New York Times columnist Roger Cohen’s latest thinking on the Israeli-Palestinian conflict:
I’ve grown so pessimistic about Israel-Palestine that I find myself agreeing with Israel’s hard-line foreign minister, Avigdor Lieberman: “Anyone who says that within the next few years an agreement can be reached ending the conflict simply doesn’t understand the situation and spreads delusions.”
… Obama, who has his Nobel already, should ratchet expectations downward. Stop talking about peace. Banish the word. Start talking about détente. That’s what Lieberman wants; that’s what Hamas says it wants; that’s the end point of Netanyahu’s evasions…
At least until Intifada-traumatized Israeli psychology shifts. I agree with the Israeli author David Grossman when he writes: “We have dozens of atomic bombs, tanks and planes. We confront people possessing none of these arms. And yet, in our minds, we remain victims. This inability to perceive ourselves in relations to others is our principal weakness.”

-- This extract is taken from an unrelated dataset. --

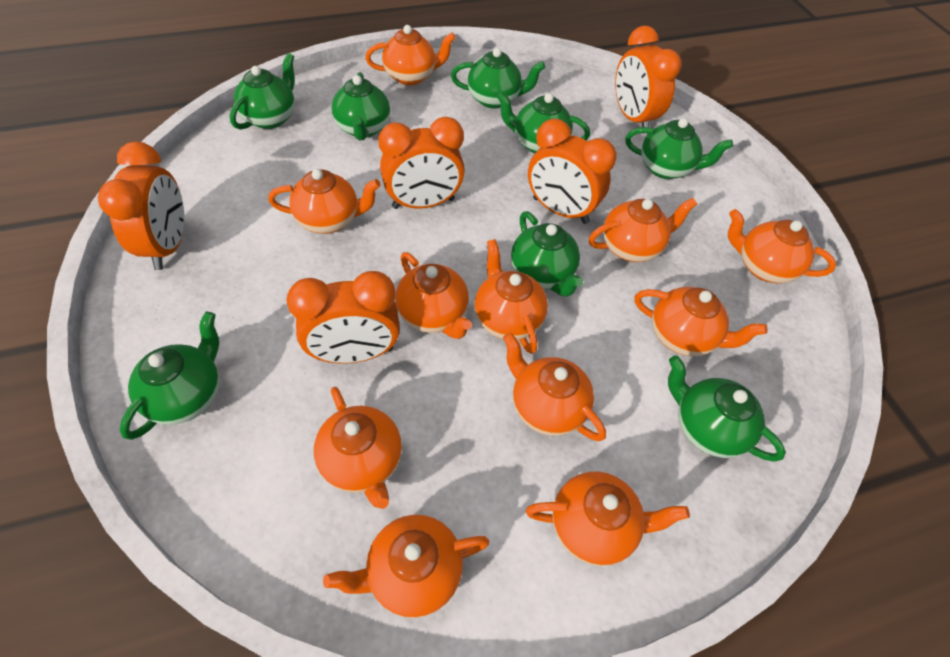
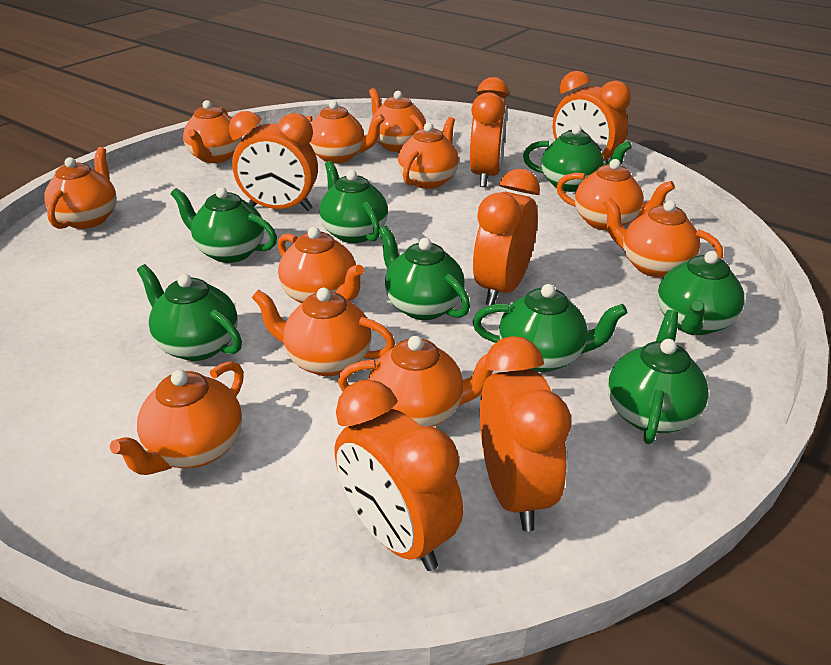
orange clock: 5 -> 6

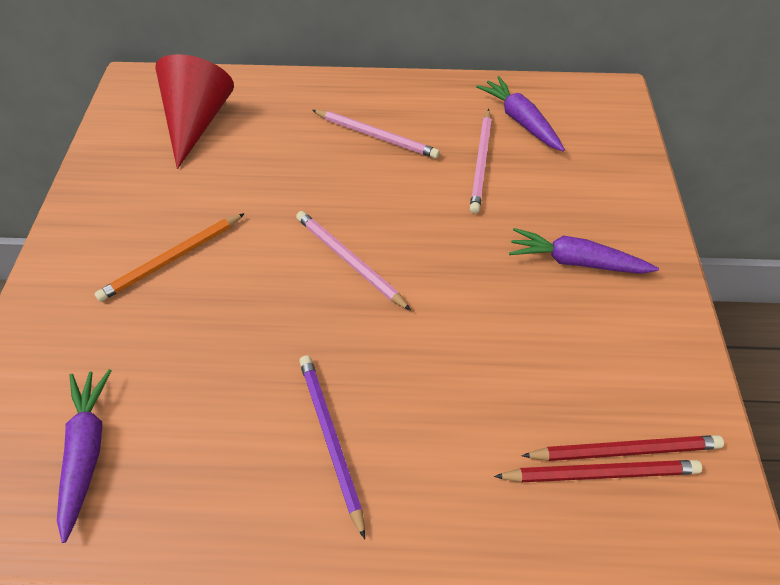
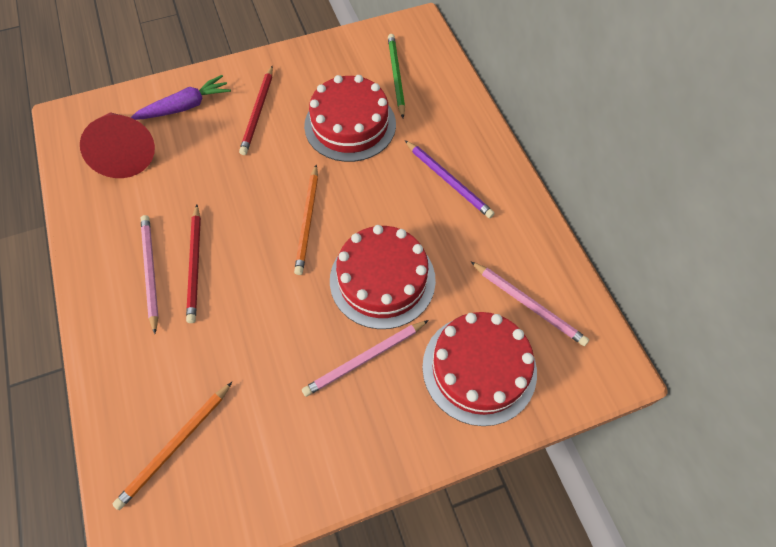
green pencil: 0 -> 1
orange pencil: 1 -> 2
purple carrot: 3 -> 1
red cake: 0 -> 3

In Cohen’s view, it’s the Israeli psychology that needs to shift. Again, no word on what the Palestinians must do to prepare for peace, such as giving up the goal of eliminating Israel entirely, championed by Hamas, or electing a leadership free of corruption and capable of delivering on a peace deal. No word either on the Palestinian rejection of the peace deal Ehud Olmert offered, which would have give Palestinians a state that included part of Jerusalem.